You should also take a look at the trans-fat level. These fats increase the bad cholesterol level while lowering the good cholesterol level. Pick foods that have less than 1 gram or zero trans-fats. 

You should pay attention to sodium levels. Sodium is the main component of salt. If the label mentions 100 mg of sodium, it means the snack contains 250 grams of salt. According to the WHO, one must not consume more than 2,300 mg of sodium per day. 

For example: If we take a packet of chips, it contains 10.9 grams of total fats, 15.5 grams of carbohydrates, 0.8 grams sugar and 2.1 grams protein. Besides, the sodium content is 143 mg. Thus, it is advisable to have only one packet of chip occasionally. 
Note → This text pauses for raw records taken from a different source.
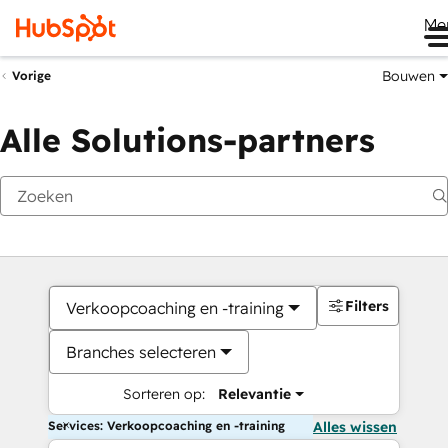
Me
Bouwen
Vorige
Alle Solutions-partners
Filters
Verkoopcoaching en -training
Branches selecteren
Sorteren op:
Relevantie
Services: Verkoopcoaching en -training
Alles wissen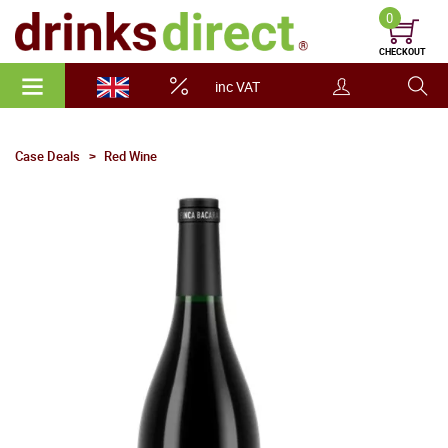
0
CHECKOUT
inc VAT
Case Deals
Red Wine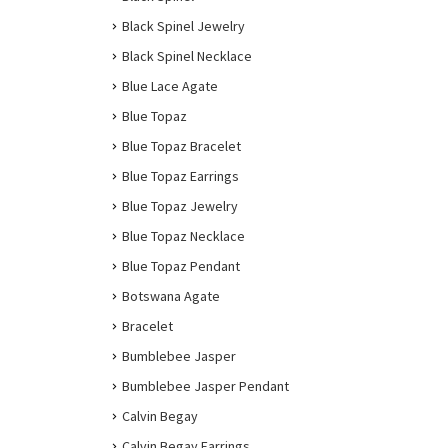
Black Spinel Jewelry
Black Spinel Necklace
Blue Lace Agate
Blue Topaz
Blue Topaz Bracelet
Blue Topaz Earrings
Blue Topaz Jewelry
Blue Topaz Necklace
Blue Topaz Pendant
Botswana Agate
Bracelet
Bumblebee Jasper
Bumblebee Jasper Pendant
Calvin Begay
Calvin Begay Earrings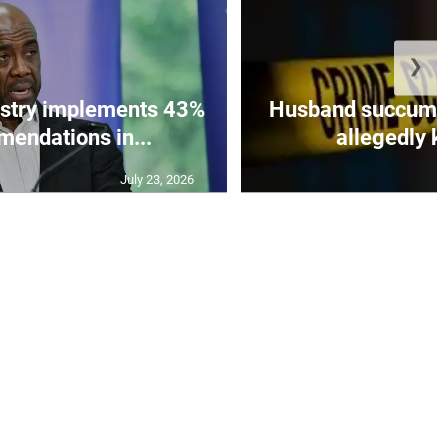
❯
istry implements 43%
Husband succumbs 
mendations in...
allegedly ki
July 23, 2026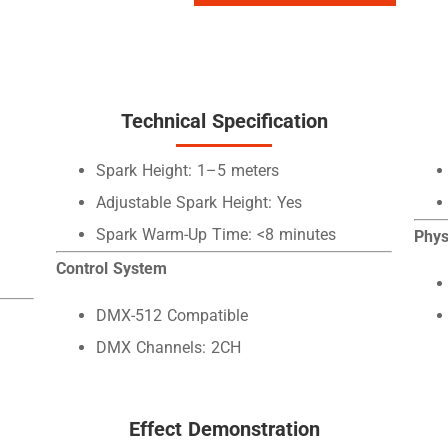
Technical Specification
Spark Height: 1–5 meters
Adjustable Spark Height: Yes
Spark Warm-Up Time: <8 minutes
Phys
Control System
DMX-512 Compatible
DMX Channels: 2CH
Effect Demonstration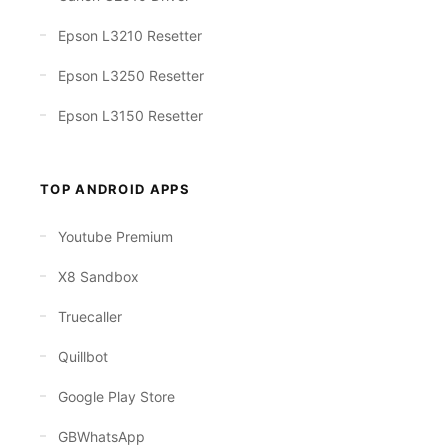
Epson L3210 Resetter
Epson L3250 Resetter
Epson L3150 Resetter
TOP ANDROID APPS
Youtube Premium
X8 Sandbox
Truecaller
Quillbot
Google Play Store
GBWhatsApp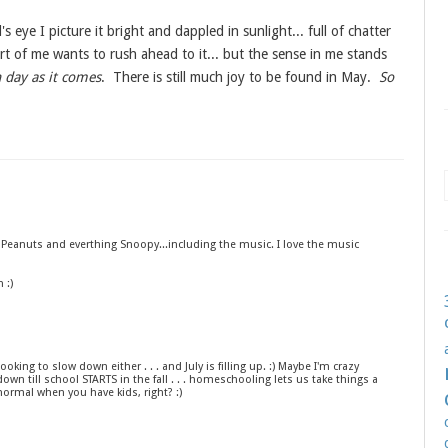
eye I picture it bright and dappled in sunlight... full of chatter
rt of me wants to rush ahead to it... but the sense in me stands
 day as it comes
. There is still much joy to be found in May.
So
 Peanuts and everthing Snoopy...including the music. I love the music
 :)
ooking to slow down either . . . and July is filling up. :) Maybe I'm crazy
down till school STARTS in the fall . . . homeschooling lets us take things a
s normal when you have kids, right? :)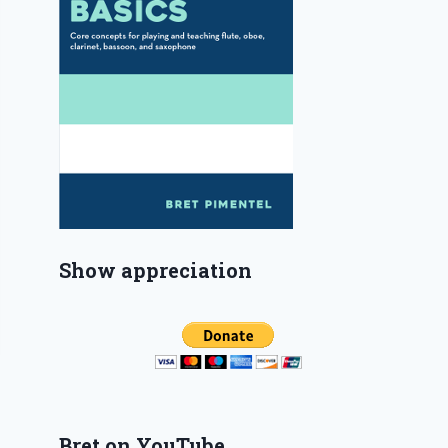
Show appreciation
Bret on YouTube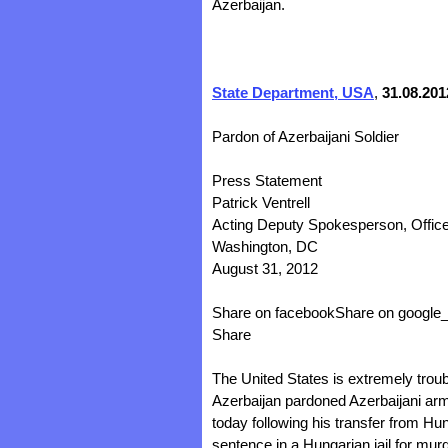
Azerbaijan.
State Department, USA
,
31.08.201
Pardon of Azerbaijani Soldier
Press Statement
Patrick Ventrell
Acting Deputy Spokesperson, Office
Washington, DC
August 31, 2012
Share on facebookShare on google
Share
The United States is extremely troub
Azerbaijan pardoned Azerbaijani arm
today following his transfer from Hu
sentence in a Hungarian jail for mu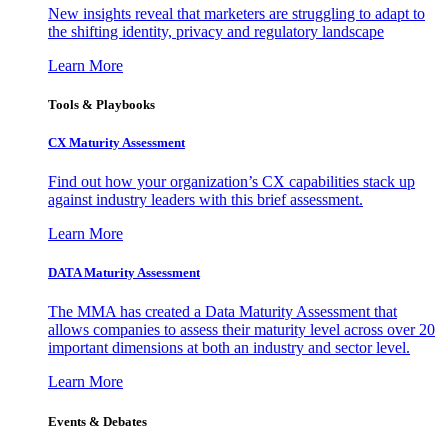
New insights reveal that marketers are struggling to adapt to
the shifting identity, privacy and regulatory landscape
Learn More
Tools & Playbooks
CX Maturity Assessment
Find out how your organization’s CX capabilities stack up
against industry leaders with this brief assessment.
Learn More
DATA Maturity Assessment
The MMA has created a Data Maturity Assessment that
allows companies to assess their maturity level across over 20
important dimensions at both an industry and sector level.
Learn More
Events & Debates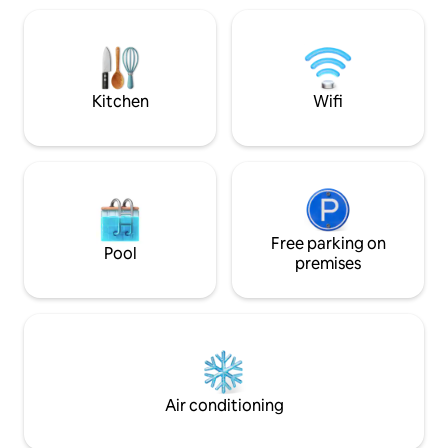
and Fleet Pond. Our apartment was
garden providing two single beds and
designed and signe
WC. With the log burner, comfortable
regulations.
beds and off-road parking this is the
perfect getaway! Dogs welcome (£30
fee payable).
Kitchen
Wifi
Free parking on
Pool
premises
Air conditioning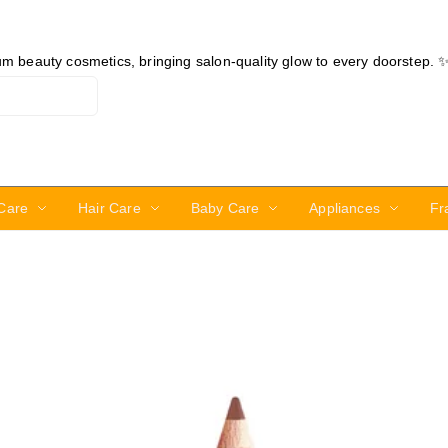
ium beauty cosmetics, bringing salon-quality glow to every doorstep. 
Care
Hair Care
Baby Care
Appliances
Fr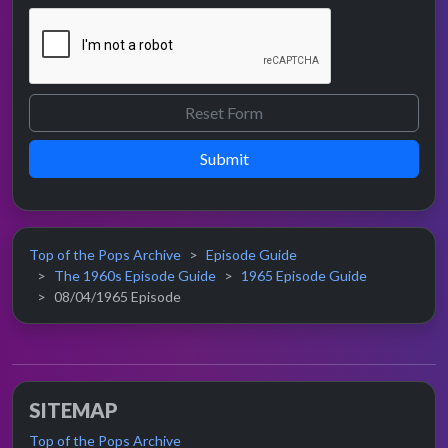
Submit
Top of the Pops Archive
Episode Guide
The 1960s Episode Guide
1965 Episode Guide
08/04/1965 Episode
SITEMAP
Top of the Pops Archive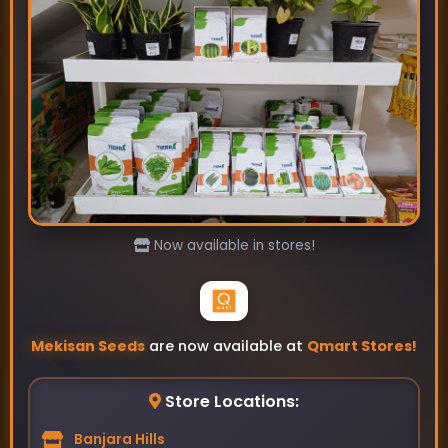
Asita- Bottle Gourd Seeds
₹89
₹115
Now available in stores!
Mekisan Seeds
are now available at
Qmart Stores!
Store Locations:
Banjara Hills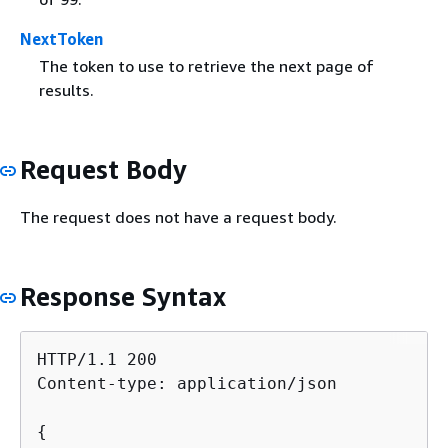
NextToken
The token to use to retrieve the next page of
results.
Request Body
The request does not have a request body.
Response Syntax
HTTP/1.1 200

Content-type: application/json

{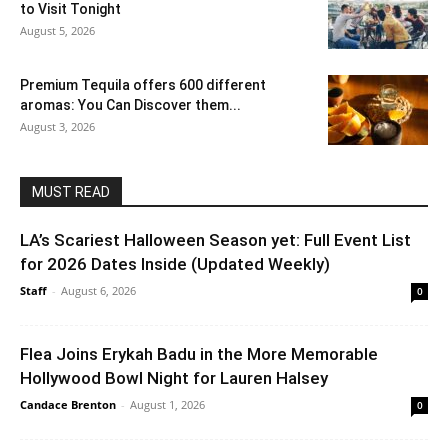
to Visit Tonight
August 5, 2026
Premium Tequila offers 600 different
aromas: You Can Discover them...
August 3, 2026
MUST READ
LA’s Scariest Halloween Season yet: Full Event List
for 2026 Dates Inside (Updated Weekly)
Staff
-
August 6, 2026
0
Flea Joins Erykah Badu in the More Memorable
Hollywood Bowl Night for Lauren Halsey
Candace Brenton
-
August 1, 2026
0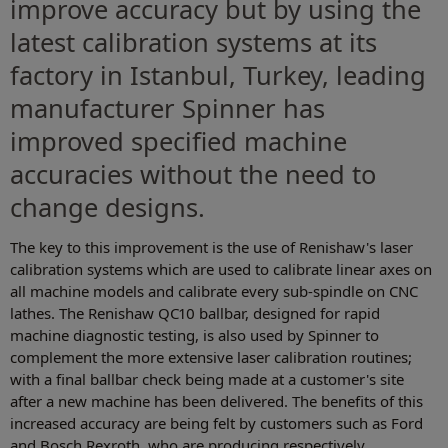
improve accuracy but by using the
latest calibration systems at its
factory in Istanbul, Turkey, leading
manufacturer Spinner has
improved specified machine
accuracies without the need to
change designs.
The key to this improvement is the use of Renishaw's laser
calibration systems which are used to calibrate linear axes on
all machine models and calibrate every sub-spindle on CNC
lathes. The Renishaw QC10 ballbar, designed for rapid
machine diagnostic testing, is also used by Spinner to
complement the more extensive laser calibration routines;
with a final ballbar check being made at a customer's site
after a new machine has been delivered. The benefits of this
increased accuracy are being felt by customers such as Ford
and Bosch Rexroth, who are producing respectively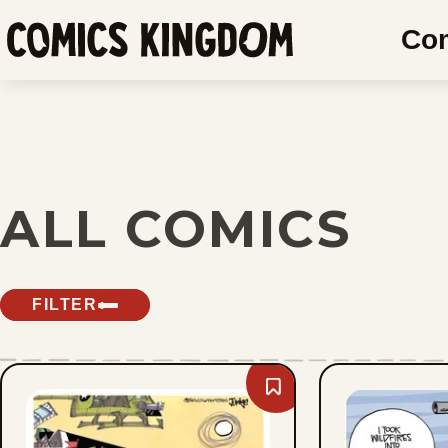
SKIP
Co
TO
Comics
MAIN
Kingdom
CONTENT
ALL COMICS
FILTER
Bookmark
Lee
Judge
-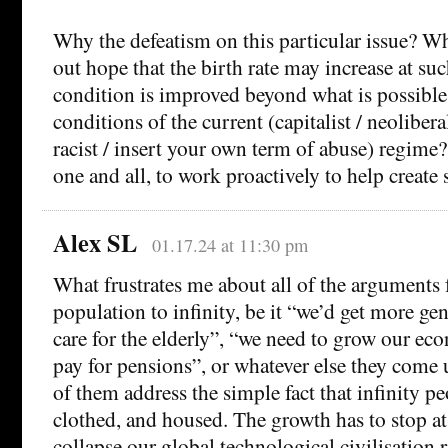
Why the defeatism on this particular issue? 
out hope that the birth rate may increase at s
condition is improved beyond what is possible
conditions of the current (capitalist / neoliberal
racist / insert your own term of abuse) regime
one and all, to work proactively to help create
Alex SL
01.17.24 at 11:30 pm
What frustrates me about all of the arguments
population to infinity, be it “we’d get more ge
care for the elderly”, “we need to grow our ec
pay for pensions”, or whatever else they come u
of them address the simple fact that infinity pe
clothed, and housed. The growth has to stop a
collapse our global technological civilisation r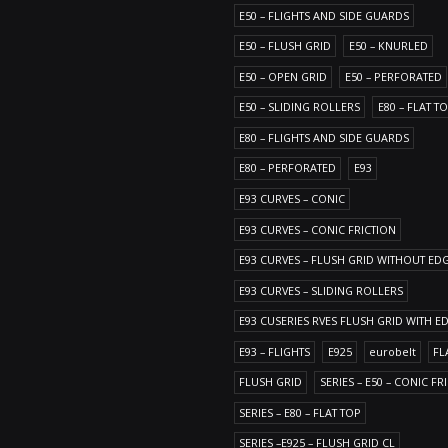
E50 – FLIGHTS AND SIDE GUARDS
E50 – FLUSH GRID
E50 – KNURLED
E50 – OPEN GRID
E50 – PERFORATED
E50 – SLIDING ROLLERS
E80 – FLAT T
E80 – FLIGHTS AND SIDE GUARDS
E80 – PERFORATED
E93
E93 CURVES – CONIC
E93 CURVES – CONIC FRICTION
E93 CURVES – FLUSH GRID WITHOUT ED
E93 CURVES – SLIDING ROLLERS
E93 CUSERIES RVES FLUSH GRID WITH E
E93 – FLIGHTS
E925
eurobelt
FL
FLUSH GRID
SERIES – E50 – CONIC FR
SERIES – E80 – FLAT TOP
SERIES –E925 – FLUSH GRID CL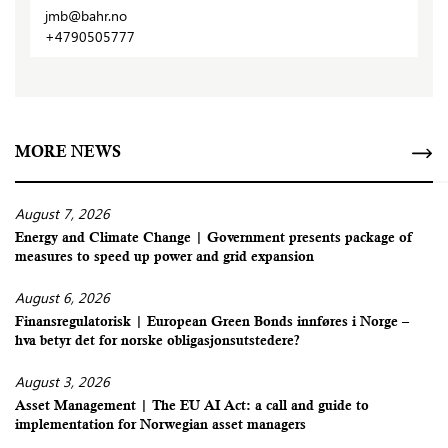
jmb@bahr.no
+4790505777
MORE NEWS
August 7, 2026
Energy and Climate Change | Government presents package of
measures to speed up power and grid expansion
August 6, 2026
Finansregulatorisk | European Green Bonds innføres i Norge –
hva betyr det for norske obligasjonsutstedere?
August 3, 2026
Asset Management | The EU AI Act: a call and guide to
implementation for Norwegian asset managers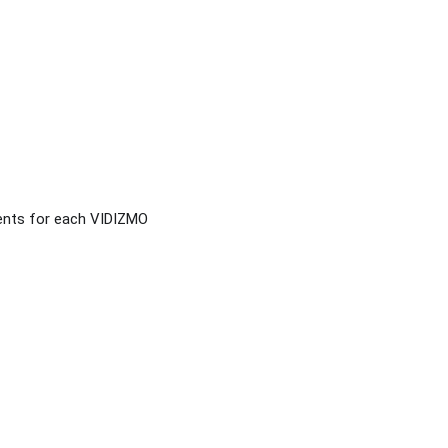
ents for each VIDIZMO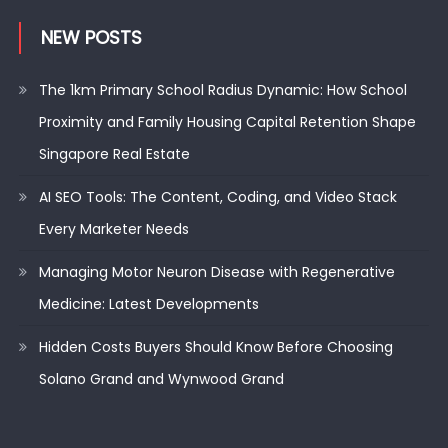
NEW POSTS
The 1km Primary School Radius Dynamic: How School
Proximity and Family Housing Capital Retention Shape
Singapore Real Estate
AI SEO Tools: The Content, Coding, and Video Stack
Every Marketer Needs
Managing Motor Neuron Disease with Regenerative
Medicine: Latest Developments
Hidden Costs Buyers Should Know Before Choosing
Solano Grand and Wynwood Grand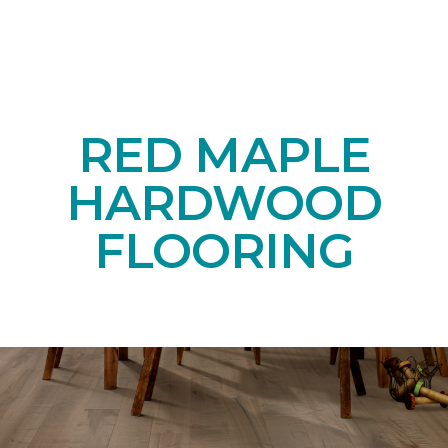
RED MAPLE
HARDWOOD
FLOORING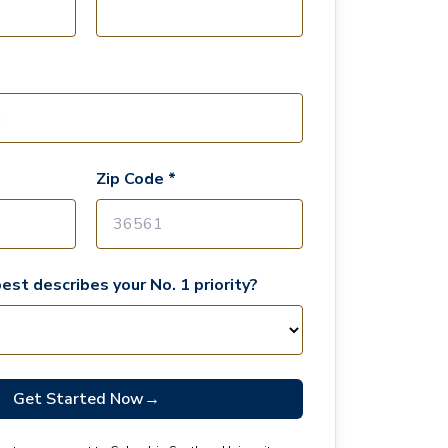
Zip Code *
est describes your No. 1 priority?
Get Started Now
→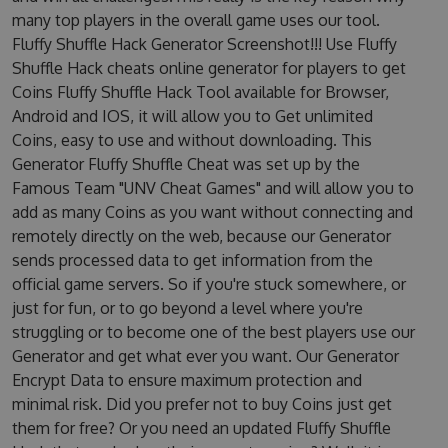
many top players in the overall game uses our tool.
Fluffy Shuffle Hack Generator Screenshot!!! Use Fluffy
Shuffle Hack cheats online generator for players to get
Coins Fluffy Shuffle Hack Tool available for Browser,
Android and IOS, it will allow you to Get unlimited
Coins, easy to use and without downloading. This
Generator Fluffy Shuffle Cheat was set up by the
Famous Team "UNV Cheat Games" and will allow you to
add as many Coins as you want without connecting and
remotely directly on the web, because our Generator
sends processed data to get information from the
official game servers. So if you're stuck somewhere, or
just for fun, or to go beyond a level where you're
struggling or to become one of the best players use our
Generator and get what ever you want. Our Generator
Encrypt Data to ensure maximum protection and
minimal risk. Did you prefer not to buy Coins just get
them for free? Or you need an updated Fluffy Shuffle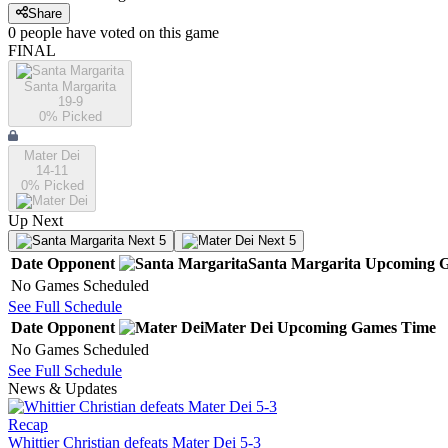
Share
0
people have
voted on this game
FINAL
Santa Margarita
19-9
0
% Picked
Mater Dei
14-11
0
% Picked
Up Next
Next 5
Next 5
Date
Opponent
Santa Margarita
Upcoming
G
No Games Scheduled
See Full Schedule
Date
Opponent
Mater Dei
Upcoming
Games
Time
No Games Scheduled
See Full Schedule
News & Updates
Recap
Whittier Christian defeats Mater Dei 5-3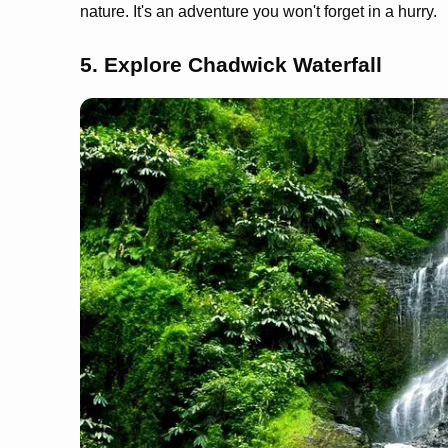
nature. It's an adventure you won't forget in a hurry.
5. Explore Chadwick Waterfall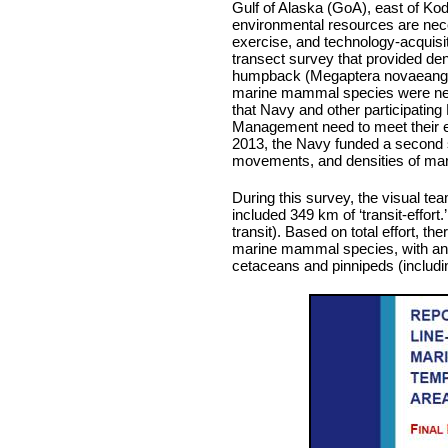
Gulf of Alaska (GoA), east of Kodi
environmental resources are nece
exercise, and technology-acquisit
transect survey that provided den
humpback (Megaptera novaeangli
marine mammal species were nece
that Navy and other participatin
Management need to meet their e
2013, the Navy funded a second su
movements, and densities of mari
During this survey, the visual tea
included 349 km of ‘transit-effort.
transit). Based on total effort, t
marine mammal species, with an ad
cetaceans and pinnipeds (includin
  • Recommended Dietary Allowance, or RDA  

If you’re planning to eat packaged foods, it is necessary to keep a check on the RDA levels on nutrition labels. RDA levels indicate the amount of fat, protein, vitamins, minerals, and energy you need based on your age, gender, and lifestyle or activity level. Thus, you’ll be able to understand if a certain food item has more fat per serving than what you actually require.   

According to the ICMR, men who are occupied with sedentary work need 2110 Kcal of energy and 54 grams of protein per day, while women who do heavy work need 2720 Kcal of energy and 46 grams of protein per day. Boys who are between the ages of 10 and 12 need 2220 Kcal of energy, while girls of the same age require 2060 Kcal of energy. 

For example: Britannia’s Little Hearts contributes 486 Kcal of energy with 7.4 grams of protein.  

  • Healthy Nutrients Or Goodies  

To build muscles, your body needs protein and a combination of different vitamins and minerals. This includes iron, calcium, magnesium, potassium, and Vitamins A, B, C, D, etc. Thus, picking up packed food with these high levels of nutrients might be a healthy choice. 

  • Shelf Life

The labels of the packed food shows either best before date or expiry date. Best before date suggest that when the food stored in proper condition, it would be of good quality till that date. It might be edible after that date but might not have the same quality or nutrition. Expiry Date means it should not be consumed after the specific date due to health and safety reasons.